Yalnızlığın üstüne ne söylesen kaldırır sanki. Terkedilme, terketme ,sırtını dönme, bakıpta görmeme, gidipte gelmeme , söylenileni duymama ,tercih edilmeme, tercih etmeme ve en kötüsü yalan…
Ağırlığı yoktur yalnızlığın ama her damlası fazla gelir bünyeye.
Bazen en büyük düşman, bazen de sığınılan tek liman olur.. Yalnız olmak ama gerçekten yalnız olmak insanı intihara da sürükleyebilir, bir insanın ulaşabileceği en mükemmel yere de getirebilir.
Yalnızlık öyle bir ilaçtır ki bazen , en paspal adamı bile şair eder.

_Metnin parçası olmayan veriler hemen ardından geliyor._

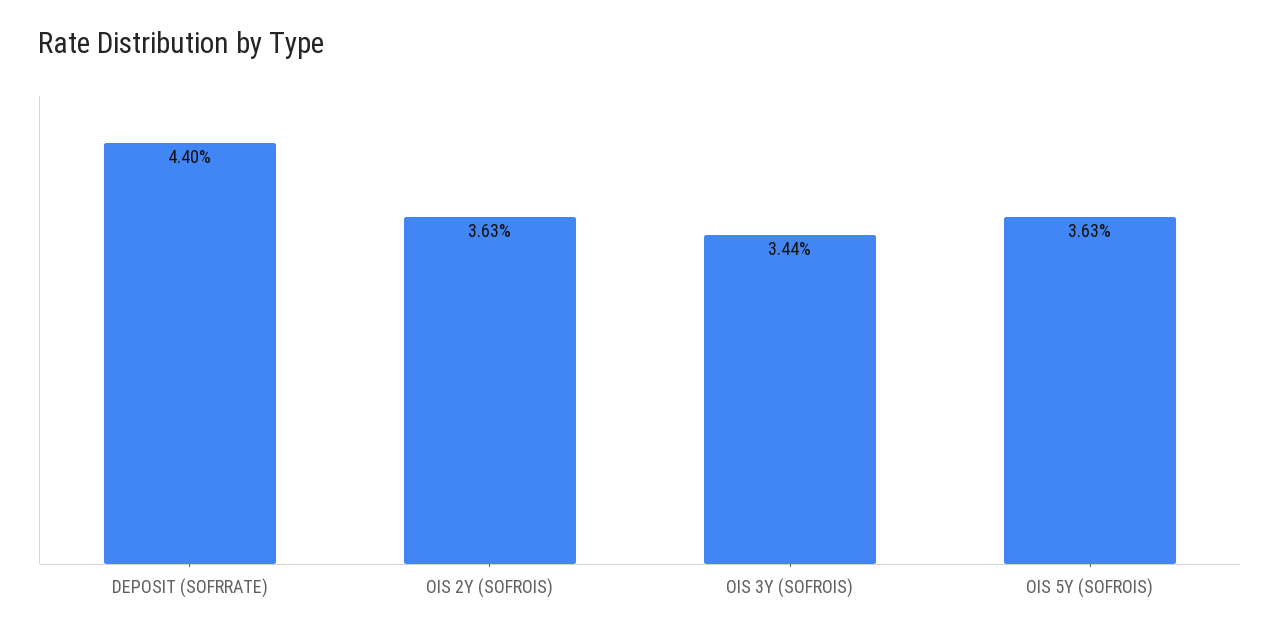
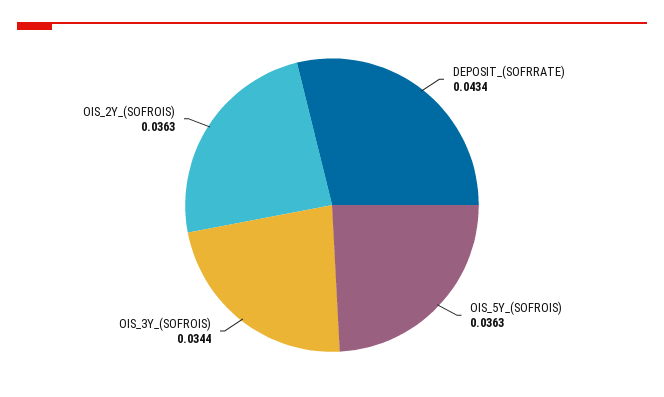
  {
-   "DEPOSIT (SOFRRATE)": 0.044,
+   "DEPOSIT (SOFRRATE)": 0.0434,
    "OIS 2Y (SOFROIS)": 0.0363,
    "OIS 3Y (SOFROIS)": 0.0344,
    "OIS 5Y (SOFROIS)": 0.0363
  }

Bazen de öyle bir hastalıktır ki bırakmak istersin ama battıkça batarsın içine.
Malesef yalnız olma konusunda da yalnız değiliz. Hele ki sosyal medyanın aktif kullanıldığı bu dönemde. Çocuklar oyunları sokakta oynamak yerine bilgisayar veya telefonlarda, gençler oturup sohbet edebilicek alanlar oluşturmak yerine mesajlaşarak kalabalık içinde yalnızlık oluşturmakta.Ve üzgünüm ki bu durum yalnız ve mutsuz insan sayısını her geçen gün arttırmakta.Yalnızlık kesinlikte 21. Yüzyılın salgını. Tercih mi zorunluluk mu?
Yalnızlığınızla terbiye olmayı bırakın. İlk adımı siz atın ve konuşun. Bazen tek bir soruyla ömür boyu sürecek bir dostluk başlayabilir.
Şimdi siz söyleyin yalnız kalmak bir ilaç mıdır yoksa hastalığın ta kendisi mi?